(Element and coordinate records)
========

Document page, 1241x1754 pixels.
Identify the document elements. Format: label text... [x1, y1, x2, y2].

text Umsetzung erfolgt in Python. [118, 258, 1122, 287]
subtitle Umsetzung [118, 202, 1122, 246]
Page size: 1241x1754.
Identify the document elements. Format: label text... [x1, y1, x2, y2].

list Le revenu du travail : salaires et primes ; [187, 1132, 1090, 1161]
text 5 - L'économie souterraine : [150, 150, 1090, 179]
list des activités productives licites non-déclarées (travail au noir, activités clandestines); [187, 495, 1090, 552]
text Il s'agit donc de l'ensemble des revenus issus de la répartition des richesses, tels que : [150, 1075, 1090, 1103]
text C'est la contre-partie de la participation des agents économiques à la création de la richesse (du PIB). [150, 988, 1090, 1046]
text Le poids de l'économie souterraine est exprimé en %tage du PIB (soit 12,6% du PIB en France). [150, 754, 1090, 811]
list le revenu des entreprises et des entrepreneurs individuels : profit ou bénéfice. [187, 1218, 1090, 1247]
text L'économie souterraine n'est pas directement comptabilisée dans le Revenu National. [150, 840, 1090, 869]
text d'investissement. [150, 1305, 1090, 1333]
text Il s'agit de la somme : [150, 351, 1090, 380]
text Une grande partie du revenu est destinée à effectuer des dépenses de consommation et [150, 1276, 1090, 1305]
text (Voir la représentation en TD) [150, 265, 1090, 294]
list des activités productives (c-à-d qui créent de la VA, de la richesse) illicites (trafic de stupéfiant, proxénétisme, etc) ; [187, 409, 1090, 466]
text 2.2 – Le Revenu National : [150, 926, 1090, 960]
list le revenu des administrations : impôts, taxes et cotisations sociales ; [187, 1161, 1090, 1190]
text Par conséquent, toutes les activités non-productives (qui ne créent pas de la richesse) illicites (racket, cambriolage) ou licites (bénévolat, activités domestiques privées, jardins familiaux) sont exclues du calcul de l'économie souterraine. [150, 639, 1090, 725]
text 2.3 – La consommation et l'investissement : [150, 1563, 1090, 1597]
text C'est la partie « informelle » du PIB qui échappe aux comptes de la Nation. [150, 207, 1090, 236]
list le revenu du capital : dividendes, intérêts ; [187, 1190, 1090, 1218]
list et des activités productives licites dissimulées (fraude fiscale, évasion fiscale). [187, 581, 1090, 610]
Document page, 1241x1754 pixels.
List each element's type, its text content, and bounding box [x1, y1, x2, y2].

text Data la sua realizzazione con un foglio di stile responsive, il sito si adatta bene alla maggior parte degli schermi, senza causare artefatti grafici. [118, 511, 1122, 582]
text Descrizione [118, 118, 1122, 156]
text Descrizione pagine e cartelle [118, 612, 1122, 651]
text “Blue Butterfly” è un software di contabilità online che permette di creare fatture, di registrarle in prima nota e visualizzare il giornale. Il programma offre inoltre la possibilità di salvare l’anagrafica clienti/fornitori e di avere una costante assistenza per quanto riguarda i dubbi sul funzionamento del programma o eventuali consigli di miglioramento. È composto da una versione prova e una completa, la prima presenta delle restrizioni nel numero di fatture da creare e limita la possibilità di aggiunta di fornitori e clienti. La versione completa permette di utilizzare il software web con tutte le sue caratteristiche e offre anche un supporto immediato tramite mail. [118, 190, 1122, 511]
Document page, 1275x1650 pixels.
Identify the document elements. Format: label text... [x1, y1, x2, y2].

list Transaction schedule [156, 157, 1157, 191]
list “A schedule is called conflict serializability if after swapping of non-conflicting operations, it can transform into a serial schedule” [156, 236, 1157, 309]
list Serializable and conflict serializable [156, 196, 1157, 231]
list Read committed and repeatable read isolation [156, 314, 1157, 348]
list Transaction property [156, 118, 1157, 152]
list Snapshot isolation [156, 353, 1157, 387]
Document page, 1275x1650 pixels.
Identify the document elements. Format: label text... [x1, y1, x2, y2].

========

GIVEN PROBLEM: Reproduce every line of the items above word for word, changing nothing.

SOLUTION FOR THIS TASK:
Document page, 1241x1754 pixels.
Identify the document elements. Format: label text... [x1, y1, x2, y2].

text Umsetzung erfolgt in Python. [118, 258, 1122, 287]
subtitle Umsetzung [118, 202, 1122, 246]
Page size: 1241x1754.
Identify the document elements. Format: label text... [x1, y1, x2, y2].

list Le revenu du travail : salaires et primes ; [187, 1132, 1090, 1161]
text 5 - L'économie souterraine : [150, 150, 1090, 179]
list des activités productives licites non-déclarées (travail au noir, activités clandestines); [187, 495, 1090, 552]
text Il s'agit donc de l'ensemble des revenus issus de la répartition des richesses, tels que : [150, 1075, 1090, 1103]
text C'est la contre-partie de la participation des agents économiques à la création de la richesse (du PIB). [150, 988, 1090, 1046]
text Le poids de l'économie souterraine est exprimé en %tage du PIB (soit 12,6% du PIB en France). [150, 754, 1090, 811]
list le revenu des entreprises et des entrepreneurs individuels : profit ou bénéfice. [187, 1218, 1090, 1247]
text L'économie souterraine n'est pas directement comptabilisée dans le Revenu National. [150, 840, 1090, 869]
text d'investissement. [150, 1305, 1090, 1333]
text Il s'agit de la somme : [150, 351, 1090, 380]
text Une grande partie du revenu est destinée à effectuer des dépenses de consommation et [150, 1276, 1090, 1305]
text (Voir la représentation en TD) [150, 265, 1090, 294]
list des activités productives (c-à-d qui créent de la VA, de la richesse) illicites (trafic de stupéfiant, proxénétisme, etc) ; [187, 409, 1090, 466]
text 2.2 – Le Revenu National : [150, 926, 1090, 960]
list le revenu des administrations : impôts, taxes et cotisations sociales ; [187, 1161, 1090, 1190]
text Par conséquent, toutes les activités non-productives (qui ne créent pas de la richesse) illicites (racket, cambriolage) ou licites (bénévolat, activités domestiques privées, jardins familiaux) sont exclues du calcul de l'économie souterraine. [150, 639, 1090, 725]
text 2.3 – La consommation et l'investissement : [150, 1563, 1090, 1597]
text C'est la partie « informelle » du PIB qui échappe aux comptes de la Nation. [150, 207, 1090, 236]
list le revenu du capital : dividendes, intérêts ; [187, 1190, 1090, 1218]
list et des activités productives licites dissimulées (fraude fiscale, évasion fiscale). [187, 581, 1090, 610]
Document page, 1241x1754 pixels.
List each element's type, its text content, and bounding box [x1, y1, x2, y2].

text Data la sua realizzazione con un foglio di stile responsive, il sito si adatta bene alla maggior parte degli schermi, senza causare artefatti grafici. [118, 511, 1122, 582]
text Descrizione [118, 118, 1122, 156]
text Descrizione pagine e cartelle [118, 612, 1122, 651]
text “Blue Butterfly” è un software di contabilità online che permette di creare fatture, di registrarle in prima nota e visualizzare il giornale. Il programma offre inoltre la possibilità di salvare l’anagrafica clienti/fornitori e di avere una costante assistenza per quanto riguarda i dubbi sul funzionamento del programma o eventuali consigli di miglioramento. È composto da una versione prova e una completa, la prima presenta delle restrizioni nel numero di fatture da creare e limita la possibilità di aggiunta di fornitori e clienti. La versione completa permette di utilizzare il software web con tutte le sue caratteristiche e offre anche un supporto immediato tramite mail. [118, 190, 1122, 511]
Document page, 1275x1650 pixels.
Identify the document elements. Format: label text... [x1, y1, x2, y2].

list Transaction schedule [156, 157, 1157, 191]
list “A schedule is called conflict serializability if after swapping of non-conflicting operations, it can transform into a serial schedule” [156, 236, 1157, 309]
list Serializable and conflict serializable [156, 196, 1157, 231]
list Read committed and repeatable read isolation [156, 314, 1157, 348]
list Transaction property [156, 118, 1157, 152]
list Snapshot isolation [156, 353, 1157, 387]
Document page, 1275x1650 pixels.
Identify the document elements. Format: label text... [x1, y1, x2, y2].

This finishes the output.